2nd Occurrence: HOLD* until platelets ≥ 100K

Reduce by 100 mg/day

ANC < 1.0 or

Hg < 8 g/dL

(Monitor CBC weekly until resolved)

HOLD* until ANC ≥ 1.5 or Hg ≥ 9 g/dL

Reduce dose by 100 mg/day

* Hold for maximum of 28 days. Discontinue if not resolved within 28 days or if dose reduction needed beyond 100 mg/day.

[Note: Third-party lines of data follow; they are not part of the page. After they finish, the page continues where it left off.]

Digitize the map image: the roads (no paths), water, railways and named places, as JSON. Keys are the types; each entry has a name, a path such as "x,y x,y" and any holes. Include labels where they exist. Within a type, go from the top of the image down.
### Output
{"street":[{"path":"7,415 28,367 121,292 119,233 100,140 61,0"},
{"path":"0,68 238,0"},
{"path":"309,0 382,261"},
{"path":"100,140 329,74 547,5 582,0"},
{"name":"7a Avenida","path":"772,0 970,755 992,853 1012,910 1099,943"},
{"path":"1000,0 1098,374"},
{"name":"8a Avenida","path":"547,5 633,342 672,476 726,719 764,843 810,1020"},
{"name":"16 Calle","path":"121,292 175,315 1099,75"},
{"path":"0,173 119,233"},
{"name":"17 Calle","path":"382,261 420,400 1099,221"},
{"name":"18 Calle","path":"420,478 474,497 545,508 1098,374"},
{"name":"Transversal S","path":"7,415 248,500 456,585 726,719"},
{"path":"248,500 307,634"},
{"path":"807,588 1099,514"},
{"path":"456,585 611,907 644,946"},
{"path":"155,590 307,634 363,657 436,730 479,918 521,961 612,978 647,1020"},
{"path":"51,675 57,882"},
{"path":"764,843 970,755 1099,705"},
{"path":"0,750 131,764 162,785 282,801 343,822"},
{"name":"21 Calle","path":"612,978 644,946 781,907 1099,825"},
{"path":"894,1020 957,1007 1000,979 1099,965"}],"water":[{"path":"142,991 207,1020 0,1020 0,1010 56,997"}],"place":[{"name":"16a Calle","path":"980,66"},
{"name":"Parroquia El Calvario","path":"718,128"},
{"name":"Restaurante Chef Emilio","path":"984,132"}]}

Patient-Centered Activities

  • Provide Oral Chemotherapy Education (OCE) Sheet
  • Take once daily, with or without food
  • Taking at bedtime may minimize nausea
    • Moderate to high emetogenic risk per NCCN guidelines
  • Advise patients of warnings:
    • Myelodysplastic syndrome/Acute myeloid leukemia
    • Bone marrow suppression
    • Cardiovascular effects (hypertension, tachycardia)
    • Embryo-fetal toxicity
  • Consider weekly home blood pressure and heart rate monitoring
  • Recommend stool softeners/laxatives as needed for constipation
  • Recommend home antiemetic as needed for nausea/vomiting
    • 5HT-3 such as: Ondansetron

Financial Assistance

  • Quick start and bridge program—offers 15 day supply while awaiting insurance authorization (up to 5 refills)
  • Commercially insured patients
    • $0 copay, up to $26,000 per year

References:

  1. Mirza MR, Monk BJ, Herrstedt J, et al. Niraparib maintenance therapy in platinum-sensitive, recurrent ovarian cancer. NEJM. 2016; 375 (22): 2154 – 64.
  2. Moore KN, Mirsa MR, Matulonia UA. The poly (ADP ribose) polymerase inhibitor niraparib: Management of toxicities. 2018; 149: 214 – 220.
  3. National Comprehensive Cancer Network. Antiemesis (Version 2.2018). https://www.nccn.org/professionals/physician_gls/pdf/antiemesis.pdf Accessed May 17, 2018.
  4. National Comprehensive Cancer Network. Ovarian cancer (Version 2.2018). https://www.nccn.org/professionals/physician_gls/pdf/ovarian.pdf Accessed May 15, 2018.
  5. Niraparib incidence and management of thrombocytopenia. TESARO Response letter; 2018.
  6. Retrospective analaysis of the NOVA trial to assess potential predictors for early dose modification. TESARO Response Letter; 2018.
  7. Gonzalez A, Mirza MR, et al. A Prospective Evaluation of tolerability of niraparib dosing based upon baseline body weight and platelet count. Annals of Oncology (2018) 29 (suppl_8): vii332-vii358.10.1093/annonc/mdy285
  8. ZEJULA [Package Insert]. Waltham, MA: Tesaro, Inc; 2019

 

Important notice: National Community Oncology Dispensing Association, Inc. (NCODA), has developed this Positive Quality Intervention platform. This platform represents a brief summary of medication uses and therapy options derived from information provided by the drug manufacturer and other resources. This platform is intended as an educational aid and does not provide individual medical advice and does not substitute for the advice of a qualified healthcare professional. This platform does not cover all existing information related to the possible uses, directions, doses, precautions, warning, interactions, adverse effects, or risks associated with the medication discussed in the platform and is not intended as a substitute for the advice of a qualified healthcare professional. The materials contained in this platform are for informational purposes only and do not constitute or imply endorsement, recommendation, or favoring of this medication by NCODA, which assumes no liability for and does not ensure the accuracy of the information presented. NCODA does not make any representations with respect to the medications whatsoever, and any and all decisions, with respect to such medications, are at the sole risk of the individual consuming the medication. All decisions related to taking this medication should be made with the guidance and under the direction of a qualified healthcare professional.